The PREFIT Project, coordinated by the PROFITH research group at the Sport and Health University Research Institute (iMUDS) of the University of Granada, has contributed to an international macro-study published in the prestigious journal Nature. The work, led by researchers from Imperial College London through the NCD Risk Factor Collaboration (NCD-RisC), analyses more than four decades of obesity data worldwide, covering the period from 1980 to 2024.
The study, which involved more than 1,900 researchers and drew on data from 232 million people across 200 countries and territories, reveals that the rise in obesity has slowed, stabilized, and even reversed in many nations, although it continues to grow in developing countries.
Spain’s contribution to this global effort was channelled through the PREFIT Project, a multicentre study with the participation of researchers from 10 universities across the country: Granada, Almería and Cádiz (south); Cuenca and Madrid (centre); Castellón de la Plana (east); Zaragoza and Vitoria (north); and the two main islands, Mallorca and Gran Canaria.

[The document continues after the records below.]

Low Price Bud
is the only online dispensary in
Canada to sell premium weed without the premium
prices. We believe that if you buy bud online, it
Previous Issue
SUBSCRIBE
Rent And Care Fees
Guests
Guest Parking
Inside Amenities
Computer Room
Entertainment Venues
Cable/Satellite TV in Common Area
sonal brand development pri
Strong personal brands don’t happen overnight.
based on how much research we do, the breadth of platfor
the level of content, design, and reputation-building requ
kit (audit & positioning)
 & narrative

Francisco B. Ortega, principal investigator of the PREFIT study, highlights the importance of this contribution: “It is important to provide Spanish data to better understand obesity trends in our country and how they compare with the rest of Europe and the world. Spain has been among the countries with the highest obesity rates in Europe in recent years, but the parameters of this new analysis show that the rise in obesity has stagnated for both sexes and across different age groups.” According to Ortega, in girls and boys stabilization has occurred at prevalence rates of 10% and 14% respectively, higher than in many other countries that have also plateaued in this age group, while in women and men the plateau is established at moderate rates of 13% and 18%, with possible early signs of decline.

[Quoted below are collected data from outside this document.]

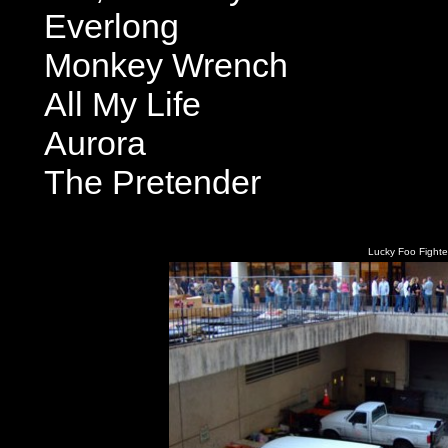
Everlong
Monkey Wrench
All My Life
Aurora
The Pretender
Lucky Foo Fighter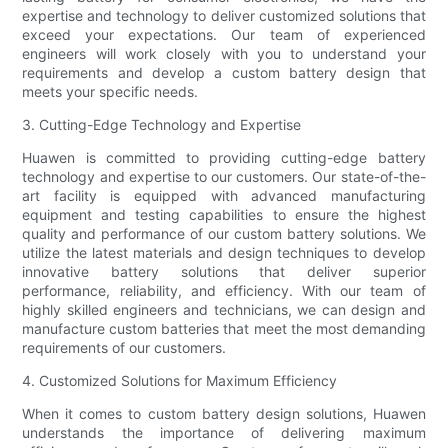
expertise and technology to deliver customized solutions that
exceed your expectations. Our team of experienced
engineers will work closely with you to understand your
requirements and develop a custom battery design that
meets your specific needs.
3. Cutting-Edge Technology and Expertise
Huawen is committed to providing cutting-edge battery
technology and expertise to our customers. Our state-of-the-
art facility is equipped with advanced manufacturing
equipment and testing capabilities to ensure the highest
quality and performance of our custom battery solutions. We
utilize the latest materials and design techniques to develop
innovative battery solutions that deliver superior
performance, reliability, and efficiency. With our team of
highly skilled engineers and technicians, we can design and
manufacture custom batteries that meet the most demanding
requirements of our customers.
4. Customized Solutions for Maximum Efficiency
When it comes to custom battery design solutions, Huawen
understands the importance of delivering maximum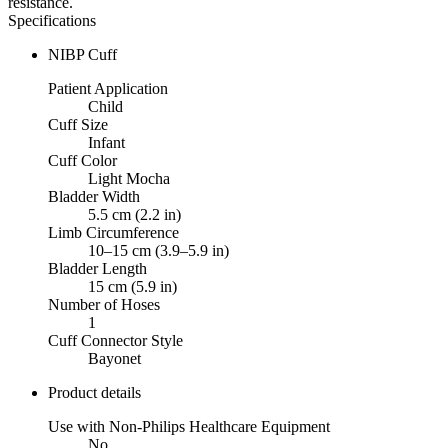
resistance.
Specifications
NIBP Cuff
Patient Application
Child
Cuff Size
Infant
Cuff Color
Light Mocha
Bladder Width
5.5 cm (2.2 in)
Limb Circumference
10–15 cm (3.9–5.9 in)
Bladder Length
15 cm (5.9 in)
Number of Hoses
1
Cuff Connector Style
Bayonet
Product details
Use with Non-Philips Healthcare Equipment
No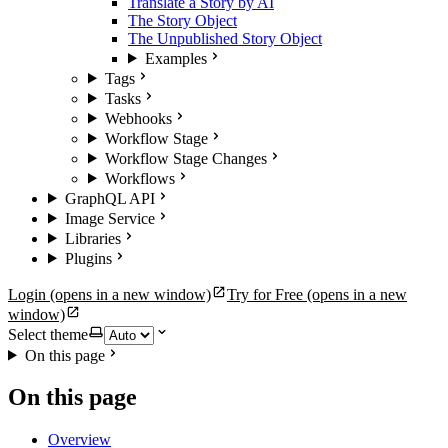
Translate a Story by AI
The Story Object
The Unpublished Story Object
Examples
Tags
Tasks
Webhooks
Workflow Stage
Workflow Stage Changes
Workflows
GraphQL API
Image Service
Libraries
Plugins
Login
(opens in a new window)
Try for Free
(opens in a new
window)
Select theme
On this page
On this page
Overview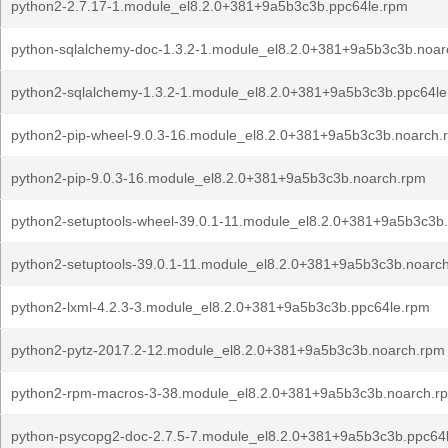
python2-2.7.17-1.module_el8.2.0+381+9a5b3c3b.ppc64le.rpm
python-sqlalchemy-doc-1.3.2-1.module_el8.2.0+381+9a5b3c3b.noar
python2-sqlalchemy-1.3.2-1.module_el8.2.0+381+9a5b3c3b.ppc64le
python2-pip-wheel-9.0.3-16.module_el8.2.0+381+9a5b3c3b.noarch.
python2-pip-9.0.3-16.module_el8.2.0+381+9a5b3c3b.noarch.rpm
python2-setuptools-wheel-39.0.1-11.module_el8.2.0+381+9a5b3c3b
python2-setuptools-39.0.1-11.module_el8.2.0+381+9a5b3c3b.noarc
python2-lxml-4.2.3-3.module_el8.2.0+381+9a5b3c3b.ppc64le.rpm
python2-pytz-2017.2-12.module_el8.2.0+381+9a5b3c3b.noarch.rpm
python2-rpm-macros-3-38.module_el8.2.0+381+9a5b3c3b.noarch.r
python-psycopg2-doc-2.7.5-7.module_el8.2.0+381+9a5b3c3b.ppc64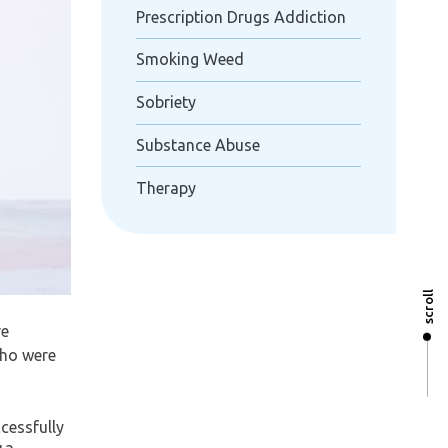
Prescription Drugs Addiction
Smoking Weed
Sobriety
Substance Abuse
Therapy
scroll
re
who were
cessfully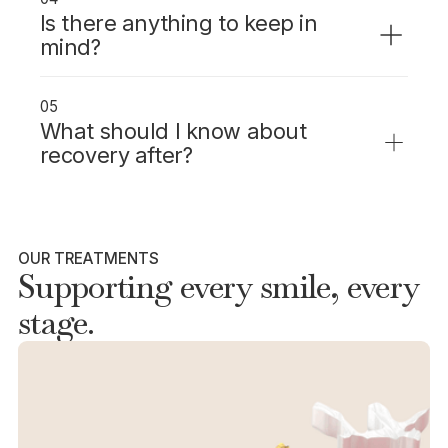
Is there anything to keep in
mind?
Inlays and onlays preserve more natural
tooth structure than a crown and are highly
05
durable with proper care.
What should I know about
recovery after?
Some sensitivity after placement is normal
and usually settles within a week.
OUR TREATMENTS
Supporting every smile, every
stage.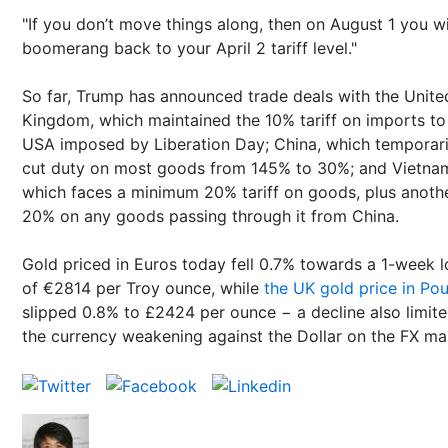
"If you don’t move things along, then on August 1 you wi
boomerang back to your April 2 tariff level."
So far, Trump has announced trade deals with the Unite
Kingdom, which maintained the 10% tariff on imports to
USA imposed by Liberation Day; China, which temporari
cut duty on most goods from 145% to 30%; and Vietna
which faces a minimum 20% tariff on goods, plus anoth
20% on any goods passing through it from China.
Gold priced in Euros today fell 0.7% towards a 1-week 
of €2814 per Troy ounce, while
the UK gold price in Po
slipped 0.8% to £2424 per ounce − a decline also limit
the currency weakening against the Dollar on the FX ma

Cristina Cadenas, data collection coordinator for the PREFIT project, warns that the challenge remains substantial: “Although obesity trends have improved in Spain, the total percentage of people living with overweight or obesity across different age groups is still very high. It is therefore necessary to continue investing in strategies to promote physical activity and healthy eating, in order to mitigate the multiple negative effects that excess weight has on individuals and on society.”
These findings reinforce the position of iMUDS and the PROFITH group as international references in research on physical activity, fitness and health, contributing high-impact evidence to the global understanding of one of the most pressing public health challenges of our time.